* _Exercise brief_
Please print everything in the material from the line containing "CỰU NGƯỜI HỌC" down to the line containing "Hubungi Kami", including both of those lines. Leave the pictures out.

* _Input for this task_
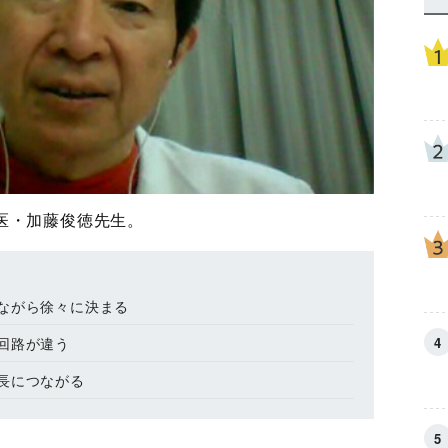
医・加藤俊徳先生。
ながら徐々に決まる
回路が違う
長につながる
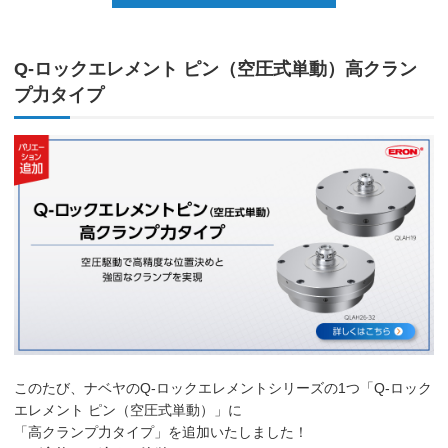
Q-ロックエレメント ピン（空圧式単動）高クラン
プ力タイプ
このたび、ナベヤのQ-ロックエレメントシリーズの1つ「Q-ロック
エレメント ピン（空圧式単動）」に
「高クランプ力タイプ」を追加いたしました！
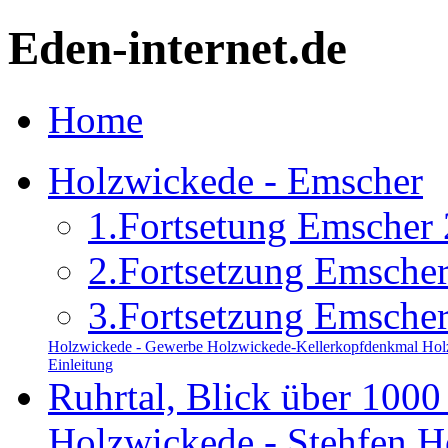
Eden-internet.de
Home
Holzwickede - Emscher
1.Fortsetung Emscher
2.Fortsetzung Emsche
3.Fortsetzung Emsche
Holzwickede - Gewerbe
Holzwickede-Kellerkopfdenkmal
Hol
Einleitung
Ruhrtal, Blick über 1000
Holzwickede - Stehfen
H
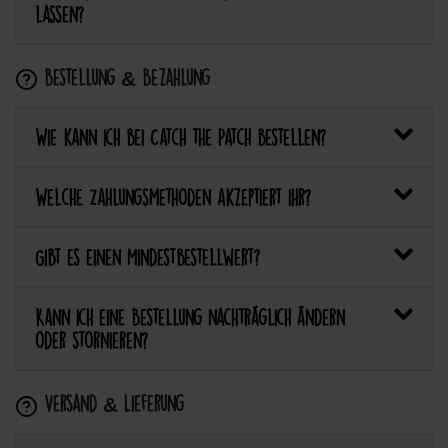
lassen?
Bestellung & Bezahlung
Wie kann ich bei Catch the Patch bestellen?
Welche Zahlungsmethoden akzeptiert ihr?
Gibt es einen Mindestbestellwert?
Kann ich eine Bestellung nachträglich ändern
oder stornieren?
Versand & Lieferung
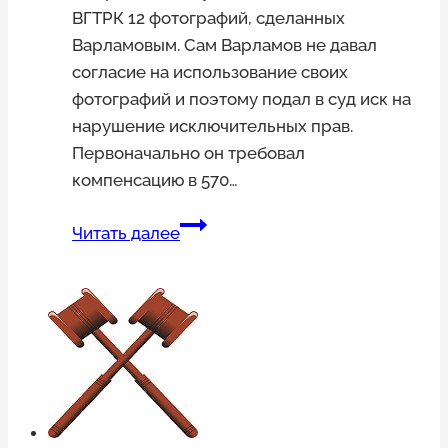
ВГТРК 12 фотографий, сделанных
Варламовым. Сам Варламов не давал
согласие на использование своих
фотографий и поэтому подал в суд иск на
нарушение исключительных прав.
Первоначально он требовал
компенсацию в 570…
Блогер
Читать далее
взыскал
с
ВГТРК
165
тыс.
рублей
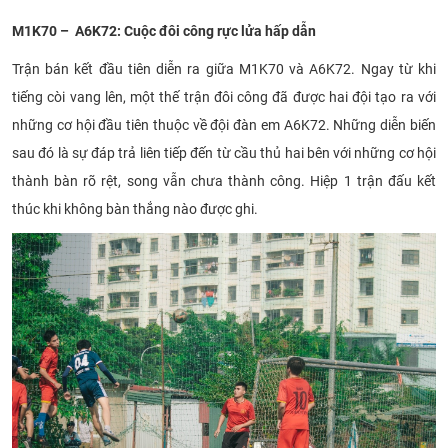
CỰU NGƯỜI HỌC
M1K70 – A6K72: Cuộc đôi công rực lửa hấp dẫn
Trận bán kết đầu tiên diễn ra giữa M1K70 và A6K72. Ngay từ khi
tiếng còi vang lên, một thế trận đôi công đã được hai đội tạo ra với
những cơ hội đầu tiên thuộc về đội đàn em A6K72. Những diễn biến
sau đó là sự đáp trả l
iên tiếp đến từ cầu thủ hai bên với những cơ hội
thành bàn rõ rệt, song vẫn chưa thành công. Hiệp 1 trận đấu kết
thúc khi không bàn thắng nào được ghi.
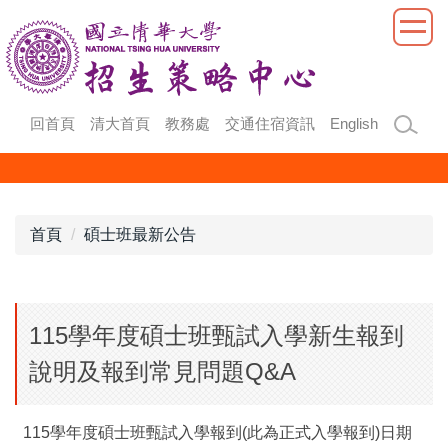
跳
到
主
要
內
回首頁
清大首頁
教務處
交通住宿資訊
English
容
區
首頁
碩士班最新公告
115學年度碩士班甄試入學新生報到
說明及報到常見問題Q&A
115學年度碩士班甄試入學報到(此為正式入學報到)日期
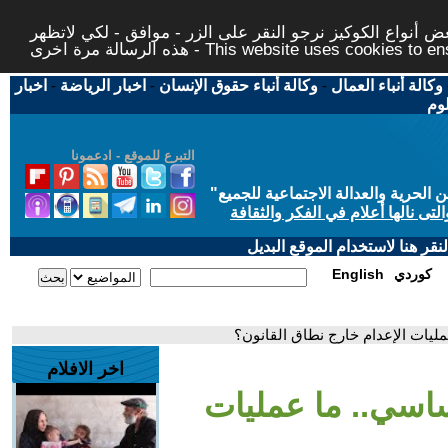
 أنواع الكوكيز نرجو النقر على الزر - موافق - لكي لاتظهر
This website uses cookies to ensure you ge
وكالة أنباء العمال
-
وكالة أنباء حقوق الإنسان
-
اخبار الرياضة
-
اخبار
لوم
التبرع للموقع - ادعمونا
حرية والعدالة الاجتماعية للجميع
"
تى نالها أعلام في الفكر والثقافة
قر هنا لاستخدام الموقع البديل
كوردي
English
مليات الإعدام خارج نطاق القانون؟
اخر الافلام
أساسي.. ما عمليات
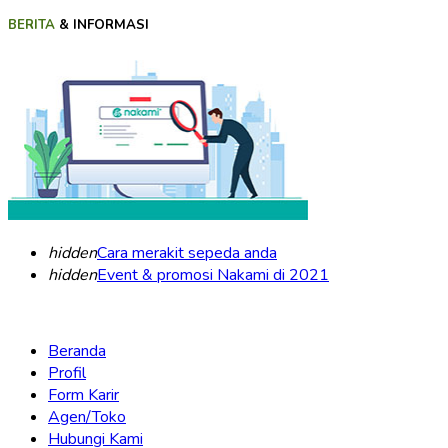
BERITA
& INFORMASI
hidden
Cara merakit sepeda anda
hidden
Event & promosi Nakami di 2021
Beranda
Profil
Form Karir
Agen/Toko
Hubungi Kami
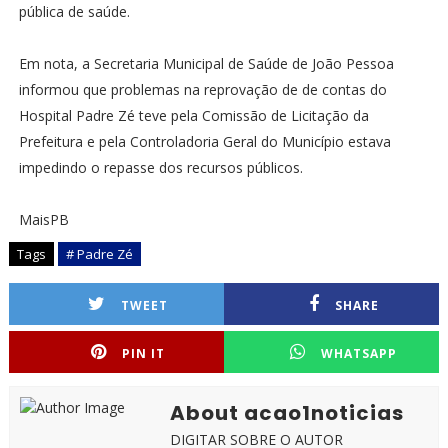
pública de saúde.
Em nota, a Secretaria Municipal de Saúde de João Pessoa
informou que problemas na reprovação de de contas do
Hospital Padre Zé teve pela Comissão de Licitação da
Prefeitura e pela Controladoria Geral do Município estava
impedindo o repasse dos recursos públicos.
MaisPB
Tags
# Padre Zé
TWEET
SHARE
PIN IT
WHATSAPP
About acao1noticias
DIGITAR SOBRE O AUTOR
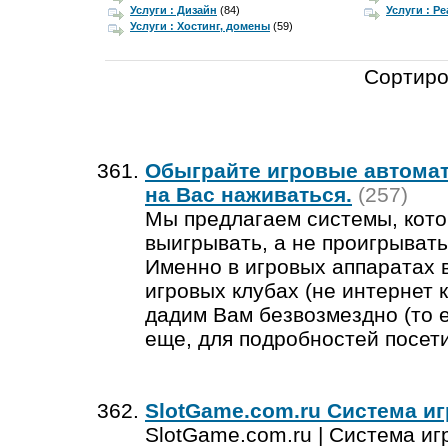
Услуги : Дизайн
(84)
Услуги : Р
Услуги : Хостинг, домены
(59)
Сортиро
Обыграйте игровые автомат
на Вас наживаться.
(257)
Мы предлагаем системы, кото
выигрывать, а не проигрывать
Именно в игровых аппаратах 
игровых клубах (не интернет к
дадим Вам безвозмездно (то е
еще, для подробностей посети
SlotGame.com.ru Система иг
SlotGame.com.ru | Система игр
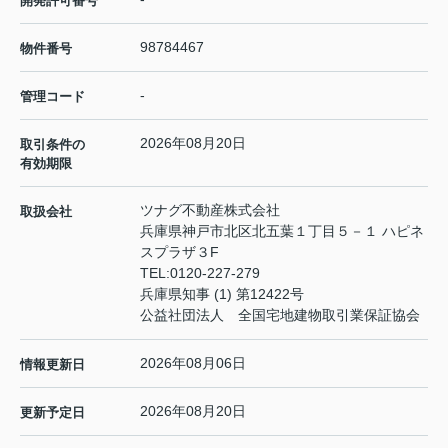
開発許可番号
98784467
物件番号
-
管理コード
2026年08月20日
取引条件の
有効期限
ツナグ不動産株式会社
取扱会社
兵庫県神戸市北区北五葉１丁目５－１ ハピネ
スプラザ３F
TEL:
0120-227-279
兵庫県知事 (1) 第12422号
公益社団法人 全国宅地建物取引業保証協会
2026年08月06日
情報更新日
2026年08月20日
更新予定日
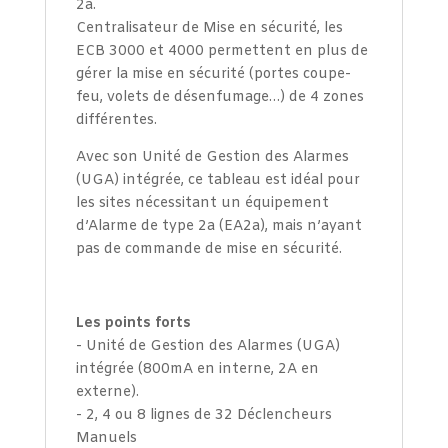
2a.
Centralisateur de Mise en sécurité, les
ECB 3000 et 4000 permettent en plus de
gérer la mise en sécurité (portes coupe-
feu, volets de désenfumage…) de 4 zones
différentes.
Avec son Unité de Gestion des Alarmes
(UGA) intégrée, ce tableau est idéal pour
les sites nécessitant un équipement
d’Alarme de type 2a (EA2a), mais n’ayant
pas de commande de mise en sécurité.
Les points forts
- Unité de Gestion des Alarmes (UGA)
intégrée (800mA en interne, 2A en
externe).
- 2, 4 ou 8 lignes de 32 Déclencheurs
Manuels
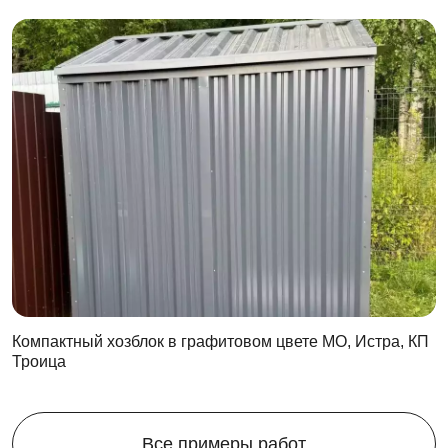
Компактный хозблок в графитовом цвете МО, Истра, КП
Троица
Все примеры работ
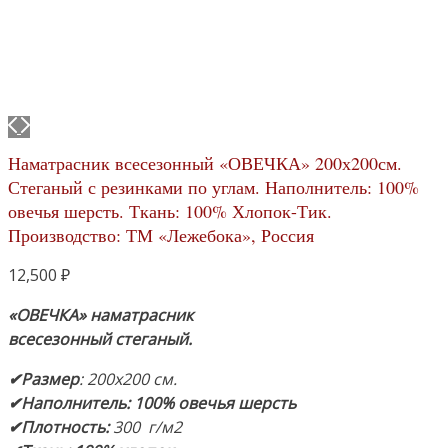
Наматрасник всесезонный «ОВЕЧКА» 200х200см.
Стеганый с резинками по углам. Наполнитель: 100%
овечья шерсть. Ткань: 100% Хлопок-Тик.
Производство: ТМ «Лежебока», Россия
12,500
₽
«ОВЕЧКА» наматрасник
всесезонный стеганый.
✔Размер
: 200х200 см.
✔Наполнитель:
100% овечья шерсть
✔Плотность:
300 г/м2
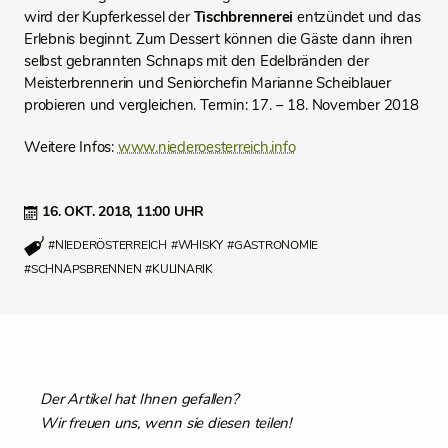
wird der Kupferkessel der
Tischbrennerei
entzündet und das
Erlebnis beginnt. Zum Dessert können die Gäste dann ihren
selbst gebrannten Schnaps mit den Edelbränden der
Meisterbrennerin und Seniorchefin Marianne Scheiblauer
probieren und vergleichen. Termin: 17. – 18. November 2018
Weitere Infos:
www.niederoesterreich.info
16. OKT. 2018,
11:00 UHR
#NIEDERÖSTERREICH
#WHISKY
#GASTRONOMIE
#SCHNAPSBRENNEN
#KULINARIK
Der Artikel hat Ihnen gefallen?
Wir freuen uns, wenn sie diesen teilen!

* _Your solution_
CỰU NGƯỜI HỌC
M1K70 – A6K72: Cuộc đôi công rực lửa hấp dẫn
Trận bán kết đầu tiên diễn ra giữa M1K70 và A6K72. Ngay từ khi
tiếng còi vang lên, một thế trận đôi công đã được hai đội tạo ra với
những cơ hội đầu tiên thuộc về đội đàn em A6K72. Những diễn biến
sau đó là sự đáp trả l
iên tiếp đến từ cầu thủ hai bên với những cơ hội
thành bàn rõ rệt, song vẫn chưa thành công. Hiệp 1 trận đấu kết
thúc khi không bàn thắng nào được ghi.
跳
到
主
要
內
回首頁
清大首頁
教務處
交通住宿資訊
English
容
區
首頁
碩士班最新公告
115學年度碩士班甄試入學新生報到
說明及報到常見問題Q&A
115學年度碩士班甄試入學報到(此為正式入學報到)日期
 أنواع الكوكيز نرجو النقر على الزر - موافق - لكي لاتظهر
This website uses cookies to ensure you ge
وكالة أنباء العمال
-
وكالة أنباء حقوق الإنسان
-
اخبار الرياضة
-
اخبار
لوم
التبرع للموقع - ادعمونا
حرية والعدالة الاجتماعية للجميع
"
تى نالها أعلام في الفكر والثقافة
قر هنا لاستخدام الموقع البديل
كوردي
English
مليات الإعدام خارج نطاق القانون؟
اخر الافلام
أساسي.. ما عمليات
BERITA
& INFORMASI
hidden
Cara merakit sepeda anda
hidden
Event & promosi Nakami di 2021
Beranda
Profil
Form Karir
Agen/Toko
Hubungi Kami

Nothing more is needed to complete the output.